I was especially grateful to see my friend, Mark Gale, received the Sam Cochran Criminal Justice Award, for his tireless efforts to improve how the criminal justice system interacts in California with individuals with mental illnesses. Mark and I first met when my book first was published in 2007 as two dads seeking answers and I have enjoyed watching him become a powerful advocate for Crisis Intervention Team training and justice reforms in California.

It’s always wonderful to see good friends and fellow advocates at the convention, especially Dr. Fred Frese and Penny, who have done so much for our cause. Hats off to NAMI CEO Mary Giliberti and especially Ron Honberg whom I believe oversaw at least three or four workshops each day.

I also appreciated getting a complimentary shout out from U.S. Senator John Cornyn during his Thursday morning convention appearance. He was kind enough to mentioned how my book helped him better understand the need to end the inappropriate incarceration of individuals with mental illnesses. Ironically, I was not in the audience because I was working behind the scenes hoping to persuade Virginia Governor Terry McAuliffe to stop the execution this coming Thursday night of a condemned man with a severe mental illness. 

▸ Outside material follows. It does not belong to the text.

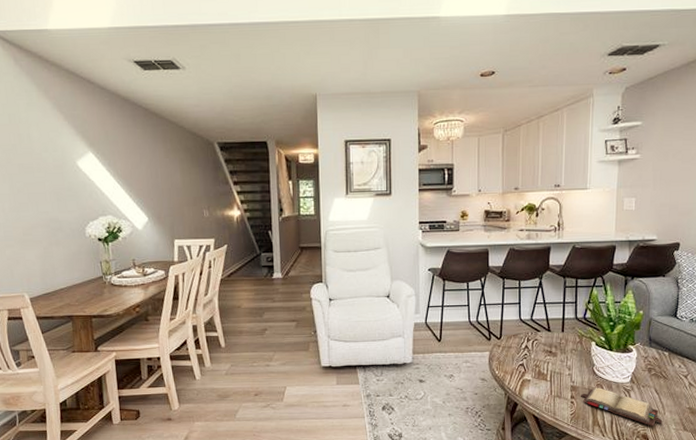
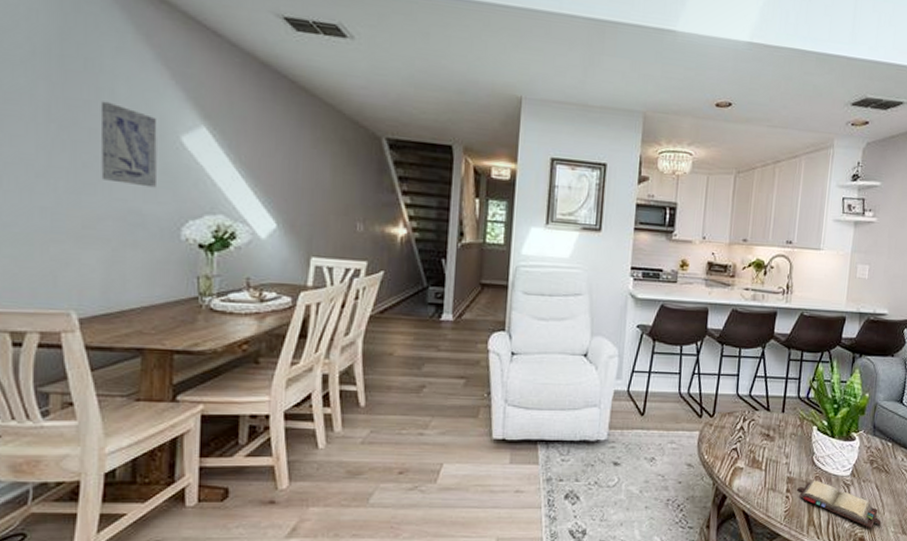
wall art: none [23,143,65,201] -> present [100,101,157,188]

Although the election of  five new board members is over, this year’s candidate’s speeches were especially exceptional so I’ve decided to post one per day this week to give those of you who couldn’t attend a chance to read them. First up is Adrienne Kennedy from Texas, who was re-elected to the board, and is someone whom I greatly admire.) 

Adrienne Kennedy

When I found NAMI in 2005, our son and our family had logged 6 years coping with serious mental illness: five hospitalizations with three years of recovery sprinkled in between. Great engagement and great doctors: trust, treatment, recovery.

Nonetheless, illness relapse can obliterate years of progress in a sudden catastrophic neural storm: each episode more traumatic than the last. Tragically, his anosognosia went from temporary lapse of insight to intractable reality.

In time, every system failed our son.

Our family safety net was simply not enough. Our love, energy, commitment, and –yes, even the NAMI of a decade ago –none of it was enough. Nothing any of us tried could pull our son back to safety. Ultimately, when the dangers he presented finally crossed into extremes, well-trained CIT officers contained the situation without harm to anyone.

In 2008, our son with serious illness, now became our son with state and federal felony charges, being held on a $185,000 bond.